Penanaman itu tak lama sebelum Syafi’i berangkat ke Tanah Suci. Panen masih menggunakan metode mengumpulkan buah-buah kopi yang telah matang di dahan atau jatuh ke tanah.
Pada masa kini, metode mengumpulkan kopi di tanah berkembang dan menghasilkan produksi kopi luwak. “Bila dulu kopi dibalut kotoran luwak yang diambil di hutan, kini bisa diambil di kandang yang dijamin kebersihan dan kesehatannya,” ujar Gunawan Supriadi (49), petani kopi luwak di Liwa, Lampung.
Menghadapi ujian
Akan tetapi, kejayaan kopi tak berlangsung lama. Kopi Lampung menghadapi ujian.
Peristiwa serangan penyakit karat daun (Hemileia vastatrix) menghabisi hampir seluruh tanaman kebun kopi di Jawa. Bencana tersebut membuat pasar kopi terganggu.
Seperti tak cukup, bencana lanjutan terjadi tiga tahun kemudian. Letusan Gunung Krakatau menghancurkan kebun-kebun kopi. Sekian lama kopi Lampung pun terbengkalai.
Baru pada awal 1900, budidaya kopi Lampung bangkit kembali. Kali ini, pohon yang ditanam adalah robusta. Pada periode yang sama, Pemerintah Belanda pun menggencarkan penanaman robusta karena dianggap lebih bertahan menghadapi serangan karat daun.
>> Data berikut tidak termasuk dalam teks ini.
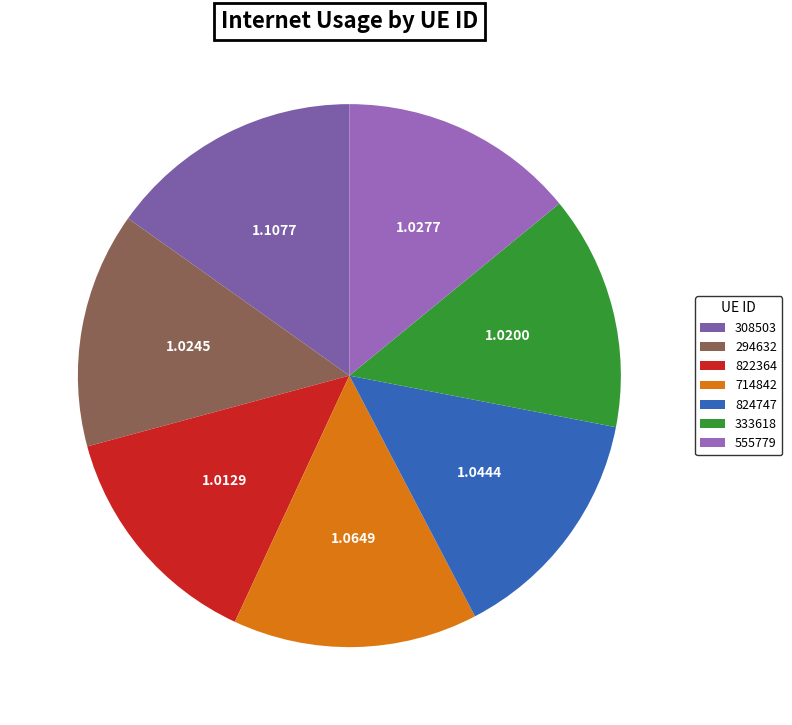

Which slice is the largest?

308503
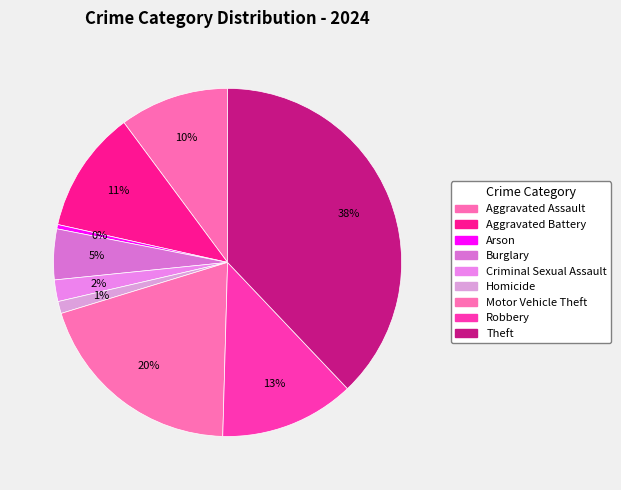

Does any single category account for the majority?

No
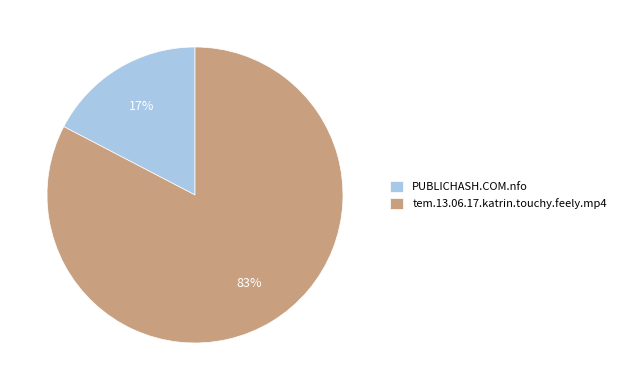

Which slice represents more than half of the pie?

tem.13.06.17.katrin.touchy.feely.mp4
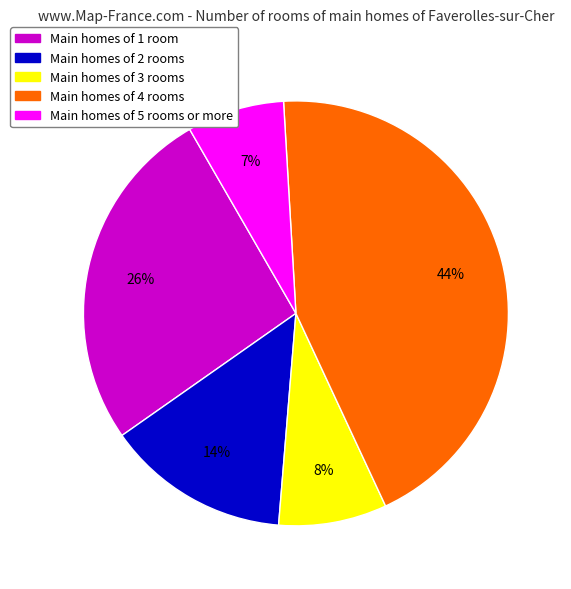

To the nearest percent, what percentage of the pie is Main homes of 3 rooms?

8%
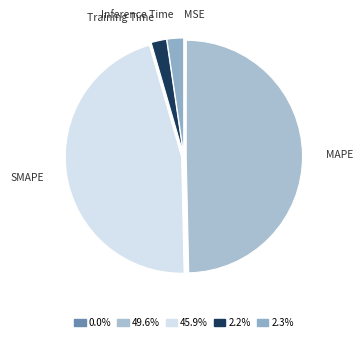

True or false: MAPE accounts for 59% of the total.

False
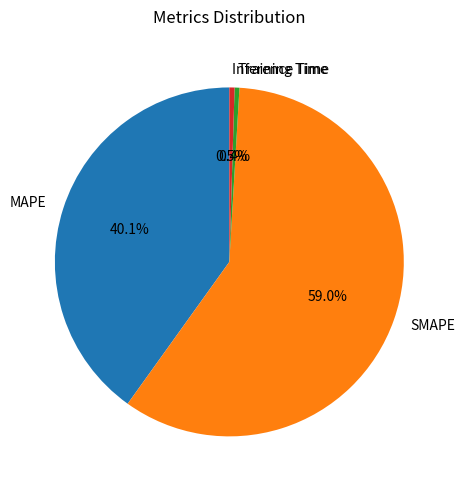

What percentage is the MAPE slice, to the nearest percent?

40%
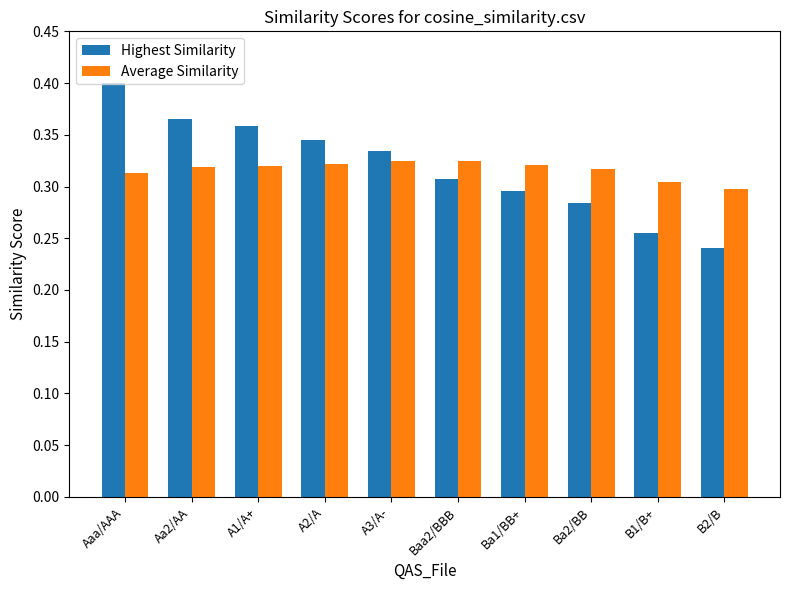

Are the bars horizontal?

No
Penanaman kopi pun meluas di kawasan pegunungan. Mayoritas ditanam pada ketinggian kurang dari 800 meter di atas permukaan laut. Selain di Lampung, robusta juga ditanam di Toraja, Malang, dan Bali.
Kali ini, tanaman robusta berumur panjang. Lampung pun kini berkembang menjadi sentra perdagangan dan industri kopi robusta.
Wakil Ketua Bidang Dalam Negeri Asosiasi Eksportir Kopi Indonesia Wilayah Lampung Teddy Suryana menyatakan, kopi yang dihasilkan dari Bengkulu, Sumatera Selatan, dan Jambi sebagian diekspor melalui Lampung. Kopi dari daerah-daerah itu disebut dengan nama kopi Lampung.
Parameter harga kopi di wilayah Sumatera berpatokan pada harga di Lampung. Pengiriman utama kopi pun dilakukan di Pelabuhan Panjang.
Uniknya, robusta tak sekadar jadi sumber mata pencarian dan mengumpulkan rupiah. Robusta seakan-akan menjadi cermin masyarakat Lampung itu sendiri. Cara robusta beranak pinak, misalnya, disebut poliklonal atau membutuhkan banyak klon robusta dalam satu kebun, mirip dengan Lampung yang beragam.
Saat ini, tercatat ada sekitar 27 klon robusta yang menyebar di Lampung. Beragamnya sebaran klon kopi hampir serupa dengan kemajemukan masyarakat Lampung di masa kini.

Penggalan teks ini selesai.